The function should have signature pad_func(x, idx, dim), like other functions in pad_1d.py. You may find reading the source code from pad_1d.py and using the _modify_index function useful.

To pass customized keyword arguments (like end_values, constant_values, and stat_length) to a self-defined padding function, especially when they depend on dim, the user can define a separate function f: dim -> kwargs and call f inside pad_func to get the keyword arguments from dimension. I use the same method for constant (when there are multiple padding values), linear ramp and stat padding.

This is not the most elegant design but it works when it needs to, so please let me know if any improvement is urgently needed and I can fix it.

•••••

The tasks
- a) Please return, word for word, everything in the padding excerpt from "The function should" down to "can fix it.".
- b) What signature does the padding excerpt say the function should have?

Available data
•••••

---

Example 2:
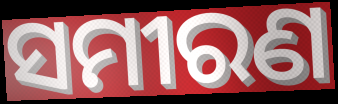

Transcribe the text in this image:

ସମୀରଣ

•••••

The solutions
- a)
The function should have signature pad_func(x, idx, dim), like other functions in pad_1d.py. You may find reading the source code from pad_1d.py and using the _modify_index function useful.

To pass customized keyword arguments (like end_values, constant_values, and stat_length) to a self-defined padding function, especially when they depend on dim, the user can define a separate function f: dim -> kwargs and call f inside pad_func to get the keyword arguments from dimension. I use the same method for constant (when there are multiple padding values), linear ramp and stat padding.

This is not the most elegant design but it works when it needs to, so please let me know if any improvement is urgently needed and I can fix it.

- b) pad_func(x, idx, dim)